Designing buildings to play in

Buildings for Music, by Michael Forsyth. Cambridge, Mass.: MIT Press. Illustrations. Photos. 372 pp. $30. Back in 1975, when I lived in New York City and walked almost every day past Lincoln Center, I would see what is now Avery Fisher Hall (the Philharmonic's home), gutted for the purpose of yet another go at fixing up its notoriously bad acoustics. I thought to myself then that a book such as the present one would not be long in coming.

In a way it was, but here it is: a layman's book on the architecture of music, or at least the architecture that surrounds it. Music and architecture have long had a kinship claimed for them by critics. But they have not always been the happiest of bedfellows, as witnessed by the sufferings of musicians and listeners across the years, when certain auditoriums were inappropriate to what was going on inside.

Author Michael Forsyth is a lecturer and researcher on architecture at England's University of Bristol, and he raises some points in this study concerning not only musico-architectural history, but issues vital to musical art, namely, the relation of music to the space in which it is heard:

The music of Haydn, Mozart, Beethoven, and Schubert, for example, has on modern listeners only a portion of its original effect, not only because our ears are accustomed to being wowed by richer harmonic styles, but because their works were originally heard in small, contained, fairly ``live'' chambers. Every listener got the full effect of warm, wall-caromed sound. Today's wholly different acoustic ambiance is what may give classical period music a ``weak'' sound to some people. Our ancestors didn't hear differently, so much as they heard in different surroundings.
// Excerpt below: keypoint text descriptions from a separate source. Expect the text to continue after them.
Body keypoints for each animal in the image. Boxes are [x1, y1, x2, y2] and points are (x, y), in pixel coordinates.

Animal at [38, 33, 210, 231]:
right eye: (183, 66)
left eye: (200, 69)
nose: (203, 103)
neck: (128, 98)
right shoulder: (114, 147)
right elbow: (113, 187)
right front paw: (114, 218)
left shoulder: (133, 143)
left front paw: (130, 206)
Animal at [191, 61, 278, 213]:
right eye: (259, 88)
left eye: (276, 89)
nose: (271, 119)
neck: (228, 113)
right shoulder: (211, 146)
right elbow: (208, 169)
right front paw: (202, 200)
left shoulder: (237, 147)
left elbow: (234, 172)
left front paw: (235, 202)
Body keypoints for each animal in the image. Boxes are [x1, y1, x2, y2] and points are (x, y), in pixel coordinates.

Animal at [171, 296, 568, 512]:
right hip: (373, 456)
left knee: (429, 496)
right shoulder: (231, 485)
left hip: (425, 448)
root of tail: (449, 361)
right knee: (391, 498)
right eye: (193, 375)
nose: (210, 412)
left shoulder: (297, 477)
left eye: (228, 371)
Many singers' voices and careers have been foreshortened by having to make themselves heard in today's ever-larger opera houses. Should Mozart's Susanna have to belt like Br"unhilde in order to be heard? Something is wrong, and it is complained of (and written about) widely today.

The waning intimacy of concert halls (since the late 1700s) has made demands for more and more volume and weight of sound. Instrument construction has leaned toward the sturdier, the larger, and -- in cases like the violin and the piano -- has undergone drastic changes in the constructive materials themselves, all in the interest of increased loudness.
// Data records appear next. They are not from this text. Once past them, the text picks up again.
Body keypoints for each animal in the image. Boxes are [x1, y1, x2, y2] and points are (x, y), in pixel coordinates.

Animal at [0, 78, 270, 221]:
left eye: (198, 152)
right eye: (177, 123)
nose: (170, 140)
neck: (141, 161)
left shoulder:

Mind you, Forsyth does not parade these arguments like a banner. ``Buildings for Music,'' first and last, is a historical monograph. His research yields up an encyclopedic history of concert halls, theaters, opera houses, pavilions, and the like in Britain, France, Germany, Austria, the United States, Italy, Czechoslovakia, the Netherlands, Australia, Finland, Canada, Argentina, and plenty of other places where Western musical art has been plied. It is more than a coffeetable book (although it is lavishly and profusely illustrated and weighs a ton). But neither is it a dull, learned physics treatise or a tendentious polemic on musical decadence. Forsyth's reserved writing is completely approachable, if a little dry in places, and the numerous plans and schematica included are highly instructive.

Forsyth scythes a path through other interesting fields such as the public concert itself. Some auditoriums have focused attention on the people assembled as attenders, themselves often forming a species of theater -- from the Paris Op'era's ostentatious grand staircase to John Cage's insistence that every sound heard (every cough, sputter, program crinkle, and latecomer) is an integral part of the total concert experience.

Apart from a few errant musical comments in places, this is a likable tome which ought to enjoy a welcome on many a bookshelf. Forsyth's gentle history certainly finds its niche and fills a need. Moreover, like the buildings its author describes, the book has beauty, utility, and a resonance appropriate to its contents.

David Owens is a composer and free-lance writer living in Boston.